How to group by one column and limit to rows where another column has the same value for all rows in group? - Postgresql

mmdanziger
November 30, 2022
69 views
0 votes
2 Answers

I have a table like this

CREATE TABLE userinteractions
(
userid  bigint,
dobyr int,
-- lots more fields that are not relevant to the question
);

My problem is that some of the data is polluted with multiple dobyr values for the same user.

The table is used as the basis for further processing by creating a new table. These cases need to be removed from the pipeline.

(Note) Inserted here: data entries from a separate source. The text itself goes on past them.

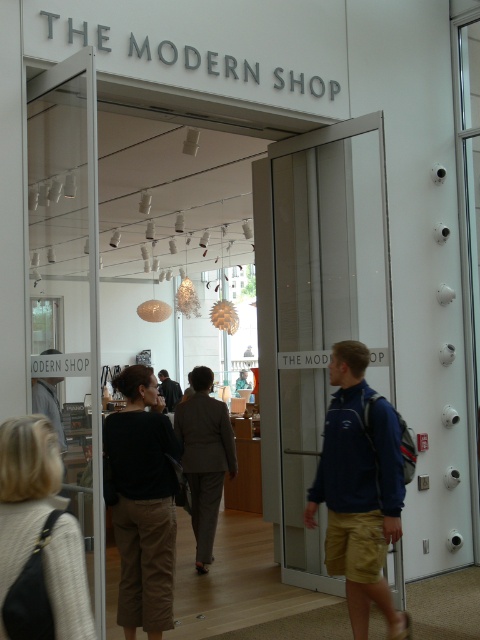
Who is more distant from viewer, [228,428] or [176,403]?

The point [176,403] is behind.

Between gray fabric suit at center and dark gray suit at center, which one has more height?

With more height is gray fabric suit at center.

The width and height of the screenshot is (480, 640). What are the coordinates of `gray fabric suit at center` in the screenshot? It's located at (204, 458).

Does transparent glass door at center have a greater width compared to light beige sweater at lower left?

Indeed, transparent glass door at center has a greater width compared to light beige sweater at lower left.

The width and height of the screenshot is (480, 640). What do you see at coordinates (321, 312) in the screenshot?
I see `transparent glass door at center` at bounding box center [321, 312].

Where is `transparent glass door at center`? The height and width of the screenshot is (640, 480). transparent glass door at center is located at coordinates (x=321, y=312).

Does blue fabric jacket at center come behind dark gray suit at center?

No, blue fabric jacket at center is closer to the viewer.

Image resolution: width=480 pixels, height=640 pixels. I want to click on blue fabric jacket at center, so click(x=360, y=490).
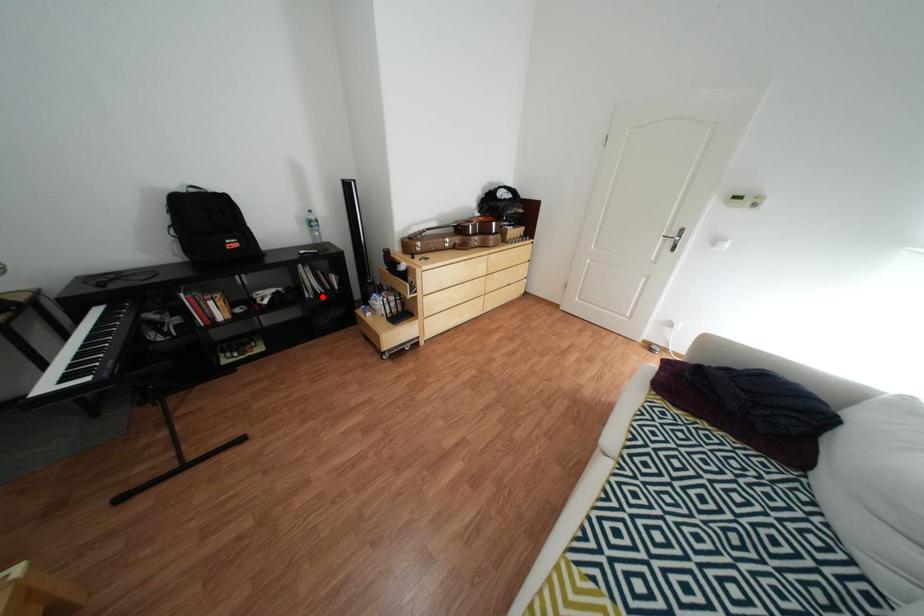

I want to be able to create a clean table that contains unique userid and dobyr limited to the cases where there is only one value of dobyr for the userid in userinteractions.

For example I start with data like this:

userid,dobyr
1,1995
1,1995
2,1999
3,1990 # dobyr values not equal
3,1999 # dobyr values not equal
4,1989
4,1989

And I want to select from this to get a table like this:

userid,dobyr
1,1995
2,1999
4,1989

Is there an elegant, efficient way to get this in a single sql query?

I am using postgres.

EDIT: I do not have permissions to modify the userinteractions table, so I need a SELECT solution, not a DELETE solution.

Answers

- Zegarek
- November 30, 2022 at 3:07 pm
- 0 votes
0
Clarified requirements: your aim is to generate a new, cleaned-up version of an existing table, and the clean-up means:
1. If there are many rows with the same userid value but also the same dobyr value, one of them is kept (doesn’t matter which one), rest gets discarded.
2. All rows for a given userid are discarded if it occurs with different dobyr values.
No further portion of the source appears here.